(Stored items)
—————

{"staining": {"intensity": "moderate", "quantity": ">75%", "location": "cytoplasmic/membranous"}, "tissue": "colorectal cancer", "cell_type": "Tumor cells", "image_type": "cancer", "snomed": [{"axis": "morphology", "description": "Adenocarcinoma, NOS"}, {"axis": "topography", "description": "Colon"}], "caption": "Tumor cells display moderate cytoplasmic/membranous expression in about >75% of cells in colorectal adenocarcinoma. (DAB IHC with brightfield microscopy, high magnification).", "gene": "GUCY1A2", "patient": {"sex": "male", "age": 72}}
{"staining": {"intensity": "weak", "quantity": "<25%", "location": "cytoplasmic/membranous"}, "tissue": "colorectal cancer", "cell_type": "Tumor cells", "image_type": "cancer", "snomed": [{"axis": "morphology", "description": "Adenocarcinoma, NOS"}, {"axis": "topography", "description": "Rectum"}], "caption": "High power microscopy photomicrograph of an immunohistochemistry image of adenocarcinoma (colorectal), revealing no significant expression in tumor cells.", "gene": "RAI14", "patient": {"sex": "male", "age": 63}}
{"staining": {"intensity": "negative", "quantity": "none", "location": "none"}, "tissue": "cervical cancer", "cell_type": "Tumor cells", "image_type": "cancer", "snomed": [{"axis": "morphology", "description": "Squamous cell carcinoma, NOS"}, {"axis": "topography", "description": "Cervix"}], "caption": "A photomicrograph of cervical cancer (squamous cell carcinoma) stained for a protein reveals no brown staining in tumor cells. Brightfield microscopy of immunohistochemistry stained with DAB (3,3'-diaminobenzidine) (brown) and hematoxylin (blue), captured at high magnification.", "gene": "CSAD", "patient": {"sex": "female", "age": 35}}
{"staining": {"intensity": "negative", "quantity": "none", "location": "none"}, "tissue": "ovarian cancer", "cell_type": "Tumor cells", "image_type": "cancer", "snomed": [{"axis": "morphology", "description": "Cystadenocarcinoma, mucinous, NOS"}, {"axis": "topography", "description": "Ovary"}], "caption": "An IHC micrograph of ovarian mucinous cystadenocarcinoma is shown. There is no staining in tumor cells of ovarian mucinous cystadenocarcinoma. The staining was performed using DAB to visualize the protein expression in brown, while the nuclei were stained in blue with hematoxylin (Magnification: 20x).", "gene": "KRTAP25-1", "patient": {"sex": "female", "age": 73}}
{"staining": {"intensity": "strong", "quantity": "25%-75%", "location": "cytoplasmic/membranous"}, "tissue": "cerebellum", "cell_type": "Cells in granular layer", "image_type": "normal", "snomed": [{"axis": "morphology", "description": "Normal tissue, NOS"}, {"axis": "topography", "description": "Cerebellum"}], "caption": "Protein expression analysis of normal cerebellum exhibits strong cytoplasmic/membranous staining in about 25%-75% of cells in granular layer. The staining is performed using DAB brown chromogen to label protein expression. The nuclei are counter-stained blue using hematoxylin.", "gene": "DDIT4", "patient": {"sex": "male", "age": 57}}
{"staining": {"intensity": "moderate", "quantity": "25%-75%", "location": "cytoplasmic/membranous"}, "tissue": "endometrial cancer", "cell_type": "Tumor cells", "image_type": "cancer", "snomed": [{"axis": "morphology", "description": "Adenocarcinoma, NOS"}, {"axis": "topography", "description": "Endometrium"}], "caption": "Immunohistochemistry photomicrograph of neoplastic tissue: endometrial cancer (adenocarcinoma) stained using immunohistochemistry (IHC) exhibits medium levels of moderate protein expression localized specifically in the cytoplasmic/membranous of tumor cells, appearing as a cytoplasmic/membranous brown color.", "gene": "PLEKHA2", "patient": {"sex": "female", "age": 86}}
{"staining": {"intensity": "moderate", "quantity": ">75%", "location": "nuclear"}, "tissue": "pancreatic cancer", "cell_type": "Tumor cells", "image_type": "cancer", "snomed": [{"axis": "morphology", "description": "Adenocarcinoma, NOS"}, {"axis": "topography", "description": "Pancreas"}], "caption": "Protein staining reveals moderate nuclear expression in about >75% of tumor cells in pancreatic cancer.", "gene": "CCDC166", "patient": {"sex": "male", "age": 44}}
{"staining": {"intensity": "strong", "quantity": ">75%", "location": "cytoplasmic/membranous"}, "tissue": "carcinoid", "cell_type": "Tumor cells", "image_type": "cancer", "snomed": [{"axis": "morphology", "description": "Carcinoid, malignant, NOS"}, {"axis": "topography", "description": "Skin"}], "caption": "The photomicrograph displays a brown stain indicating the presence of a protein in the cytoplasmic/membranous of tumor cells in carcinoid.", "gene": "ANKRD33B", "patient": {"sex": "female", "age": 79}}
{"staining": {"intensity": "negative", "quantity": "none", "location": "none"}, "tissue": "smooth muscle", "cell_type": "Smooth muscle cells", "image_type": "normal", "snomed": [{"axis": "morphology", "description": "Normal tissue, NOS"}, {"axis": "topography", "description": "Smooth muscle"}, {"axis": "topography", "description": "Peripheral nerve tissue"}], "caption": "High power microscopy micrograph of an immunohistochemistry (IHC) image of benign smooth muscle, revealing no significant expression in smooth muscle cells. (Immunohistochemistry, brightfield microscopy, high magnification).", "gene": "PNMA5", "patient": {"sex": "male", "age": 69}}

—————

### TRY IT
Could you set down every record exactly as given?

### REPLY TO THE TASK
{"staining": {"intensity": "moderate", "quantity": ">75%", "location": "cytoplasmic/membranous"}, "tissue": "colorectal cancer", "cell_type": "Tumor cells", "image_type": "cancer", "snomed": [{"axis": "morphology", "description": "Adenocarcinoma, NOS"}, {"axis": "topography", "description": "Colon"}], "caption": "Tumor cells display moderate cytoplasmic/membranous expression in about >75% of cells in colorectal adenocarcinoma. (DAB IHC with brightfield microscopy, high magnification).", "gene": "GUCY1A2", "patient": {"sex": "male", "age": 72}}
{"staining": {"intensity": "weak", "quantity": "<25%", "location": "cytoplasmic/membranous"}, "tissue": "colorectal cancer", "cell_type": "Tumor cells", "image_type": "cancer", "snomed": [{"axis": "morphology", "description": "Adenocarcinoma, NOS"}, {"axis": "topography", "description": "Rectum"}], "caption": "High power microscopy photomicrograph of an immunohistochemistry image of adenocarcinoma (colorectal), revealing no significant expression in tumor cells.", "gene": "RAI14", "patient": {"sex": "male", "age": 63}}
{"staining": {"intensity": "negative", "quantity": "none", "location": "none"}, "tissue": "cervical cancer", "cell_type": "Tumor cells", "image_type": "cancer", "snomed": [{"axis": "morphology", "description": "Squamous cell carcinoma, NOS"}, {"axis": "topography", "description": "Cervix"}], "caption": "A photomicrograph of cervical cancer (squamous cell carcinoma) stained for a protein reveals no brown staining in tumor cells. Brightfield microscopy of immunohistochemistry stained with DAB (3,3'-diaminobenzidine) (brown) and hematoxylin (blue), captured at high magnification.", "gene": "CSAD", "patient": {"sex": "female", "age": 35}}
{"staining": {"intensity": "negative", "quantity": "none", "location": "none"}, "tissue": "ovarian cancer", "cell_type": "Tumor cells", "image_type": "cancer", "snomed": [{"axis": "morphology", "description": "Cystadenocarcinoma, mucinous, NOS"}, {"axis": "topography", "description": "Ovary"}], "caption": "An IHC micrograph of ovarian mucinous cystadenocarcinoma is shown. There is no staining in tumor cells of ovarian mucinous cystadenocarcinoma. The staining was performed using DAB to visualize the protein expression in brown, while the nuclei were stained in blue with hematoxylin (Magnification: 20x).", "gene": "KRTAP25-1", "patient": {"sex": "female", "age": 73}}
{"staining": {"intensity": "strong", "quantity": "25%-75%", "location": "cytoplasmic/membranous"}, "tissue": "cerebellum", "cell_type": "Cells in granular layer", "image_type": "normal", "snomed": [{"axis": "morphology", "description": "Normal tissue, NOS"}, {"axis": "topography", "description": "Cerebellum"}], "caption": "Protein expression analysis of normal cerebellum exhibits strong cytoplasmic/membranous staining in about 25%-75% of cells in granular layer. The staining is performed using DAB brown chromogen to label protein expression. The nuclei are counter-stained blue using hematoxylin.", "gene": "DDIT4", "patient": {"sex": "male", "age": 57}}
{"staining": {"intensity": "moderate", "quantity": "25%-75%", "location": "cytoplasmic/membranous"}, "tissue": "endometrial cancer", "cell_type": "Tumor cells", "image_type": "cancer", "snomed": [{"axis": "morphology", "description": "Adenocarcinoma, NOS"}, {"axis": "topography", "description": "Endometrium"}], "caption": "Immunohistochemistry photomicrograph of neoplastic tissue: endometrial cancer (adenocarcinoma) stained using immunohistochemistry (IHC) exhibits medium levels of moderate protein expression localized specifically in the cytoplasmic/membranous of tumor cells, appearing as a cytoplasmic/membranous brown color.", "gene": "PLEKHA2", "patient": {"sex": "female", "age": 86}}
{"staining": {"intensity": "moderate", "quantity": ">75%", "location": "nuclear"}, "tissue": "pancreatic cancer", "cell_type": "Tumor cells", "image_type": "cancer", "snomed": [{"axis": "morphology", "description": "Adenocarcinoma, NOS"}, {"axis": "topography", "description": "Pancreas"}], "caption": "Protein staining reveals moderate nuclear expression in about >75% of tumor cells in pancreatic cancer.", "gene": "CCDC166", "patient": {"sex": "male", "age": 44}}
{"staining": {"intensity": "strong", "quantity": ">75%", "location": "cytoplasmic/membranous"}, "tissue": "carcinoid", "cell_type": "Tumor cells", "image_type": "cancer", "snomed": [{"axis": "morphology", "description": "Carcinoid, malignant, NOS"}, {"axis": "topography", "description": "Skin"}], "caption": "The photomicrograph displays a brown stain indicating the presence of a protein in the cytoplasmic/membranous of tumor cells in carcinoid.", "gene": "ANKRD33B", "patient": {"sex": "female", "age": 79}}
{"staining": {"intensity": "negative", "quantity": "none", "location": "none"}, "tissue": "smooth muscle", "cell_type": "Smooth muscle cells", "image_type": "normal", "snomed": [{"axis": "morphology", "description": "Normal tissue, NOS"}, {"axis": "topography", "description": "Smooth muscle"}, {"axis": "topography", "description": "Peripheral nerve tissue"}], "caption": "High power microscopy micrograph of an immunohistochemistry (IHC) image of benign smooth muscle, revealing no significant expression in smooth muscle cells. (Immunohistochemistry, brightfield microscopy, high magnification).", "gene": "PNMA5", "patient": {"sex": "male", "age": 69}}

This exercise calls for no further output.